BACKGROUND AND PURPOSE: Posterior fossa tumors are the most common pediatric brain tumors. MR imaging is key to tumor detection, diagnosis, and therapy guidance. We sought to develop an MR imaging-based deep learning model for posterior fossa tumor detection and tumor pathology classification. MATERIALS AND METHODS: The study cohort comprised 617 children (median age, 92 months; 56% males) from 5 pediatric institutions with posterior fossa tumors: diffuse midline glioma of the pons (n = 122), medulloblastoma (n = 272), pilocytic astrocytoma (n = 135), and ependymoma (n = 88). There were 199 controls.

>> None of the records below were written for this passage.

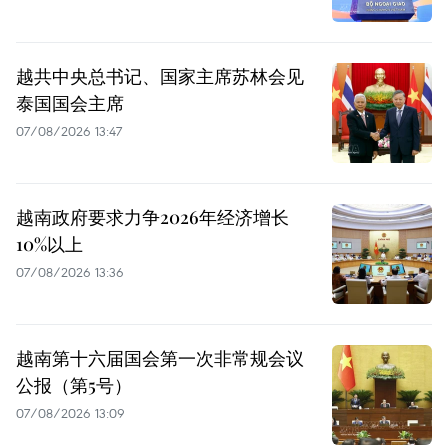
越共中央总书记、国家主席苏林会见
泰国国会主席
07/08/2026 13:47
越南政府要求力争2026年经济增长
10%以上
07/08/2026 13:36
越南第十六届国会第一次非常规会议
公报（第5号）
07/08/2026 13:09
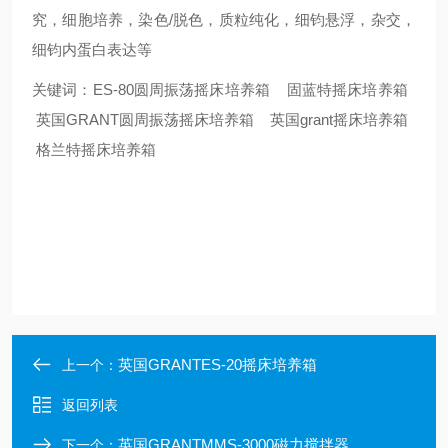
究，细胞培养，染色/脱色，质粒纯化，细钧悬浮，杂交，
细钧内蛋白表达等
关键词：ES-80圆周振荡摇床培养箱 固蓝特摇床培养箱
英国GRANT圆周振荡摇床培养箱 英国grant摇床培养箱
格兰特摇床培养箱
英国GRANTES-20摇床培养箱
上一个：
返回列表
英国GRANTMMS-3000磁力搅拌器
下一个：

Tumor histology served as ground truth except for diffuse midline glioma of the pons, which was primarily diagnosed by MR imaging. A modified ResNeXt-50-32x4d architecture served as the backbone for a multitask classifier model, using T2-weighted MRIs as input to detect the presence of tumor and predict tumor class. Deep learning model performance was compared against that of 4 radiologists. RESULTS: Model tumor detection accuracy exceeded an AUROC of 0.99 and was similar to that of 4 radiologists. Model tumor classification accuracy was 92% with an F1 score of 0.80. The model was most accurate at predicting diffuse midline glioma of the pons, followed by pilocytic astrocytoma and medulloblastoma. Ependymoma prediction was the least accurate. Tumor type classification accuracy and F1 score were higher than those of 2 of the 4 radiologists. CONCLUSIONS: We present a multi-institutional deep learning model for pediatric posterior fossa tumor detection and classification with the potential to augment and improve the accuracy of radiologic diagnosis.